Обретение магической защиты начиналось в юности с вызова видéния, именуемого также магическим сном. Уединившись в глухом опасном месте, искатель видения выжидал положенный срок – обычно четверо суток – без пищи и воды, призывая покровителя из числа природных объектов, зверей или птиц. Явившийся изъяснялся иносказаниями, которые затем истолковывал духовный наставник – как правило, знахарь за вознаграждение, – или сам искатель, до конца своей жизни размышляя над увиденным. Существо или природный объект, явленные в видении, давали искателю магическое покровительство. Воин старался подражать своему защитнику в бою (быть быстрым, как орел, или хитрым, как лис) и носил на шее мешочек с памяткой о видении. Символы видения он рисовал на своем щите, одежде, лошади и палатке и укреплял его мощь с помощью уникальной священной коллекции предметов, собираемых в большую магическую укладку. Воины, которым не удавалось добиться магической защиты посредством видения, иногда пытались повысить духовную силу через самоистязание. В крайнем случае воин мог купить магическую защиту у знахаря либо попросить поделиться ею друга или члена семьи. Однако магию, приобретенную из вторых рук, считали относительно слабой. К обладателям уже проверенной крепкой магии стекались другие воины в надежде, что она распространится и на них или им еще что-то перепадет от его божественных даров[65].

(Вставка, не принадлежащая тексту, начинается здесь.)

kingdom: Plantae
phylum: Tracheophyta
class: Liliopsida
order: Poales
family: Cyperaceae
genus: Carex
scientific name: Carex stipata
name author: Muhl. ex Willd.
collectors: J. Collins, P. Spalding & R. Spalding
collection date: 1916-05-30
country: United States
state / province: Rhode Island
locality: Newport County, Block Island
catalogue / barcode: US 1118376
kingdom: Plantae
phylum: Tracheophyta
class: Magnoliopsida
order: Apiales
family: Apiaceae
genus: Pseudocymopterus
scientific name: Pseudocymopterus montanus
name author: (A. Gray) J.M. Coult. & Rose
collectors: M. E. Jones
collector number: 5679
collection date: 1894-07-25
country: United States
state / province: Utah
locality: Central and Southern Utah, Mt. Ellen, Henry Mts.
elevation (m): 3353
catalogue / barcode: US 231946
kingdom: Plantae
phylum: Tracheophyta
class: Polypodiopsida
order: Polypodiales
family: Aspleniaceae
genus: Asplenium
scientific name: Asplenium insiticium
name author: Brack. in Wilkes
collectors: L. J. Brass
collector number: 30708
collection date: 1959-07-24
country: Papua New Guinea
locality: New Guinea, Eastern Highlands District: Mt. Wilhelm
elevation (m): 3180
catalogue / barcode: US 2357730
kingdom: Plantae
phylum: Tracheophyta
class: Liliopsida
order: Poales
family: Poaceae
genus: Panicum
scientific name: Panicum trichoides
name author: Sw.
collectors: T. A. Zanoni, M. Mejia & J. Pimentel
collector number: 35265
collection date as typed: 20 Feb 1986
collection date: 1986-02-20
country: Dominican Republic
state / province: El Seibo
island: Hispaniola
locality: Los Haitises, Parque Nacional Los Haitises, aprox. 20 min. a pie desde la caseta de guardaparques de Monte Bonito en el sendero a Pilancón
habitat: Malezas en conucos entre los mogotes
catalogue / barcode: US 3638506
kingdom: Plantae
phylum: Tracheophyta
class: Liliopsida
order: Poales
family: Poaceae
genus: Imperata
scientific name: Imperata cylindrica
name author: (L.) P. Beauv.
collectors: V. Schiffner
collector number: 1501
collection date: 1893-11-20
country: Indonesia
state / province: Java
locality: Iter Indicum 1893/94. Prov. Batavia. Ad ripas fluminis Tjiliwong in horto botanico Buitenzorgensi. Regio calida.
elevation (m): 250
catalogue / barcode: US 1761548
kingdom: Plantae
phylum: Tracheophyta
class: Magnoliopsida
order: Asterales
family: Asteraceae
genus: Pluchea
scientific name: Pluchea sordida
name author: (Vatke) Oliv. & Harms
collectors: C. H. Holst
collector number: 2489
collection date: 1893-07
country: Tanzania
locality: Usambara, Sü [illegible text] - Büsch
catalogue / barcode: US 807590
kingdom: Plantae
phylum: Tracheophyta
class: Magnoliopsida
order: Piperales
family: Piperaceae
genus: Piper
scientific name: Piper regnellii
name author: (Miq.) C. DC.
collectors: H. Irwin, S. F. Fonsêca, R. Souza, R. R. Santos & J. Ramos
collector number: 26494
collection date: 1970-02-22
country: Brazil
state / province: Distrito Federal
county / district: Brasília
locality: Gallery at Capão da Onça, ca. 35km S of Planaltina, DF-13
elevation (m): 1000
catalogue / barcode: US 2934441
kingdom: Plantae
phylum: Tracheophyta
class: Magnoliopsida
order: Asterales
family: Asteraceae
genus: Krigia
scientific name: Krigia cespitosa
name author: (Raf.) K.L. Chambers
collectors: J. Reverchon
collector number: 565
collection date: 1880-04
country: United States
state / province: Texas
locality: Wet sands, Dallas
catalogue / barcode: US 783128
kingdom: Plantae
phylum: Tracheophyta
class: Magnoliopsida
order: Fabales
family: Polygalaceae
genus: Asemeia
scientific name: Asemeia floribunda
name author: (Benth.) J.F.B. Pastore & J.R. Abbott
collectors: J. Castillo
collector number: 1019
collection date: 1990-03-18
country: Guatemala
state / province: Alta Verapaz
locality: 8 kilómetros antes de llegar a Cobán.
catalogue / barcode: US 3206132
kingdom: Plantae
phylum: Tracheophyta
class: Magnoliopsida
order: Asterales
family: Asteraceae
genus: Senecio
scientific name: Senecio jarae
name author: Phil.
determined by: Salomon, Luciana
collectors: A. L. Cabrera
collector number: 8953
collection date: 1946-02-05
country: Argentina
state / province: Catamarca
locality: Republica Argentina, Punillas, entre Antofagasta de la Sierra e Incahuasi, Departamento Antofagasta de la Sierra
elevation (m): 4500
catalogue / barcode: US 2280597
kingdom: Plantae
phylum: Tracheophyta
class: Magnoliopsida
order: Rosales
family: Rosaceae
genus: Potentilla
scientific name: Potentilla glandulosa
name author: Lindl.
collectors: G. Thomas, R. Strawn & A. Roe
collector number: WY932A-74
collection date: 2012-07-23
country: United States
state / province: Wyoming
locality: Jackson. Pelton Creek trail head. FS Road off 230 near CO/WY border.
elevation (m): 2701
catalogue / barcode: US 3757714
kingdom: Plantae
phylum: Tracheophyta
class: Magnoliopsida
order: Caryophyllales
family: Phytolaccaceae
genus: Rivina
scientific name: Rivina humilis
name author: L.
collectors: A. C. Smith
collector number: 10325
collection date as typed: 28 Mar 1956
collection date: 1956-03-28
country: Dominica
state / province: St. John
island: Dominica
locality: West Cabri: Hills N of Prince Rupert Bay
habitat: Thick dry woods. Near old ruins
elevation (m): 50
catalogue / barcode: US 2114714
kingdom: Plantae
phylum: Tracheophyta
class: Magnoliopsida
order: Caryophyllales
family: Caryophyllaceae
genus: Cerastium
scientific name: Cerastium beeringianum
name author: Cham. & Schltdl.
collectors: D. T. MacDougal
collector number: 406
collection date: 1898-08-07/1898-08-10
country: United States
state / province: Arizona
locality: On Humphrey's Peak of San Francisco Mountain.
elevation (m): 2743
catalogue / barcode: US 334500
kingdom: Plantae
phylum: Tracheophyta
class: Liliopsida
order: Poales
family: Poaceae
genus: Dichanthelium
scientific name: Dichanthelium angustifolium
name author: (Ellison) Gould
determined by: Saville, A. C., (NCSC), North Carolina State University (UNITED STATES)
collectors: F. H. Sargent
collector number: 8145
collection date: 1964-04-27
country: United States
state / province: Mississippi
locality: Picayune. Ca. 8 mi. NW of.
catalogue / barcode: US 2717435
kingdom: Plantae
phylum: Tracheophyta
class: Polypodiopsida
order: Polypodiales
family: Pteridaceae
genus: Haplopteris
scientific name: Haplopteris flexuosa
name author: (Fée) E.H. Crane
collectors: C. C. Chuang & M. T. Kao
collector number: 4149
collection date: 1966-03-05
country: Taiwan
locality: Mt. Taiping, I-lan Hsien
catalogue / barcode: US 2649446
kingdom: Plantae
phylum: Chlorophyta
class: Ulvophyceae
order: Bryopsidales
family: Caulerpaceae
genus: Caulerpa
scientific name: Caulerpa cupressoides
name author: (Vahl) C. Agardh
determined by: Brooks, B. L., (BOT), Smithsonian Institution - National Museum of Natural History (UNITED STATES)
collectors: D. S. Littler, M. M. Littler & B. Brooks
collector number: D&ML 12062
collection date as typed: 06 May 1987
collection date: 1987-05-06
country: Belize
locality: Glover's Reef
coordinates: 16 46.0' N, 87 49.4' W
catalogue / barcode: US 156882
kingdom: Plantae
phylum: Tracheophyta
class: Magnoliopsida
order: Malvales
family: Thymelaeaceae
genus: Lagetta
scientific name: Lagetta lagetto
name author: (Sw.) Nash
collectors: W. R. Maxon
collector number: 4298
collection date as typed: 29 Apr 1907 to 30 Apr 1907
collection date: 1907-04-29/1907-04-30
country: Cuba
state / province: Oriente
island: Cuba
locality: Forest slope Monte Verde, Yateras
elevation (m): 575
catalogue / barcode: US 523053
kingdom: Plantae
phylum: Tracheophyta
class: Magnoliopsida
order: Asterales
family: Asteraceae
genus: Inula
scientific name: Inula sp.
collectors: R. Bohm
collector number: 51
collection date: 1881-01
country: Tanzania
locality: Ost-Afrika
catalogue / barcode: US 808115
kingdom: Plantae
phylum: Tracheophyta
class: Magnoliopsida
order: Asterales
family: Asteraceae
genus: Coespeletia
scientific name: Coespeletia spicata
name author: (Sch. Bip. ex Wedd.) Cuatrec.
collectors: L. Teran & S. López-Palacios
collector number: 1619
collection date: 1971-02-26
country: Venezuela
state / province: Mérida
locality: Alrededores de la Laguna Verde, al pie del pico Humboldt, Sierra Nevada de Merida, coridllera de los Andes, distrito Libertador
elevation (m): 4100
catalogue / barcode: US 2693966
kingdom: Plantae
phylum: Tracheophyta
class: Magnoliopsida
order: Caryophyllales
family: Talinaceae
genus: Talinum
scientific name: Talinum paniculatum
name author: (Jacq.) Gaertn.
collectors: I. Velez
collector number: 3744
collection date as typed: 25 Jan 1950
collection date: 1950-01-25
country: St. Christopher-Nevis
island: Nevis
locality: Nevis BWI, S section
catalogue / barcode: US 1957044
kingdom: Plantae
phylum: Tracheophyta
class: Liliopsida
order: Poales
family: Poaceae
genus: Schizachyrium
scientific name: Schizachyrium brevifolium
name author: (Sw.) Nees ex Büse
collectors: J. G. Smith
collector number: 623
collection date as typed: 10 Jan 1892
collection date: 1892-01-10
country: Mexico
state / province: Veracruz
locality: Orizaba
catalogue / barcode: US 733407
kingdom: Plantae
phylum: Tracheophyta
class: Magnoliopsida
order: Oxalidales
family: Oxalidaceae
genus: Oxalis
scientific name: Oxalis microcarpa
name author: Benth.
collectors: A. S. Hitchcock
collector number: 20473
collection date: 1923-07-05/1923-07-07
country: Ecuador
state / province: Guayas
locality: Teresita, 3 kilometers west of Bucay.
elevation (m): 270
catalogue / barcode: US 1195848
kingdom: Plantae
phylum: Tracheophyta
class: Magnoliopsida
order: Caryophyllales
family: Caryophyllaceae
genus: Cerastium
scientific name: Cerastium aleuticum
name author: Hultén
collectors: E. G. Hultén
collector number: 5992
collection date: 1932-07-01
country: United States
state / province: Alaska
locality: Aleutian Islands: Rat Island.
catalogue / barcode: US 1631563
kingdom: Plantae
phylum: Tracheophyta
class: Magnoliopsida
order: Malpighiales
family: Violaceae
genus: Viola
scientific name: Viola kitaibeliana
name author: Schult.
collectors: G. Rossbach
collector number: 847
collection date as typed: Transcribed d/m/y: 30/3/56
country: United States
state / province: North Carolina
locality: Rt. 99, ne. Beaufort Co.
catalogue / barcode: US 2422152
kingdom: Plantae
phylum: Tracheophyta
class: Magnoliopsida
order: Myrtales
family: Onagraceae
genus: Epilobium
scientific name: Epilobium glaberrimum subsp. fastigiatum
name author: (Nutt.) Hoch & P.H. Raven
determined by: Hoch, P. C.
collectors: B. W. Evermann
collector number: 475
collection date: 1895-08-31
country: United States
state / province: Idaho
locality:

Ценнейшим имуществом воина считалось ружье, и индейцы не останавливались ни перед чем, чтобы заполучить новейшие многозарядники, среди которых фаворитом был легендарный рычажный винчестер. Однако позволить его себе могли единицы. Большинству приходилось довольствоваться старыми дульнозарядными мушкетами сомнительной эффективности или трофейными однозарядными армейскими ружьями. С большим трудом добывались и боеприпасы. Иногда их недальновидно продавали индейцам солдаты – и осознавали свою оплошность уже в перестрелках, когда получали свои патроны обратно в виде неприятельского огня. Для ремонта оружия индейцам (за редким исключением) не хватало необходимых знаний и инструментов, а отыскать сговорчивого белого оружейника удавалось нечасто.
Таким образом, многим оставалось полагаться лишь на лук и стрелы. Это не значит, что от традиционного индейского оружия не было прока: армейские офицеры изумлялись ударной силе стрелы, даже пущенной относительным новичком. Один молодой лейтенант научился у своих индейских разведчиков стрелять из лука с такой силой, что стрела насквозь пронзала бизона и кончик выглядывал с другого бока. «Чтобы было понятнее, с какой силой бьет стрела, скажу вам, что самый мощный кольт бизона насквозь не пробивает», – пояснял он. В руках индейца, которого с малолетства учили обращаться с луком, это оружие показывало результаты еще более ошеломляющие. «Я видел стрелу, пущенную на 500 ярдов[66], – добавил лейтенант. – А еще как-то раз я нашел пригвожденный к дереву стрелой мужской череп. Стрела не просто пробила кости насквозь, но вошла в ствол на такую глубину, что держалась в нем под тяжестью висящего на ней черепа». Полковник Додж, один из лучших знатоков индейского вооружения и тактики, поражался скорострельности луков. По свидетельству полковника, воин «держал в левой руке сразу пять – десять стрел и выпускал их так быстро, что последняя срывалась с тетивы, когда первая еще не коснулась земли». В колчане обычно носили по двадцать стрел, а когда они заканчивались, подбирали новые прямо на поле боя. Дополняли наступательный арсенал воина боевая дубинка и длинное, ярко раскрашенное копье.
Для обороны воины использовали небольшие щиты из бизоньей шкуры, по словам полковника Доджа, «непробиваемые, словно железо, почти безупречная защита от самого лучшего ружья». Веря, что надежнее всего оберегает щит, наделенный магической силой, воин наносил на него священные символы, подвешивал к нему перья и вражеские скальпы и молился над ним, доводя заключенную в нем магию до совершенства. Доказавший свою надежность щит хранили как зеницу ока и передавали по наследству от отца к сыну[67].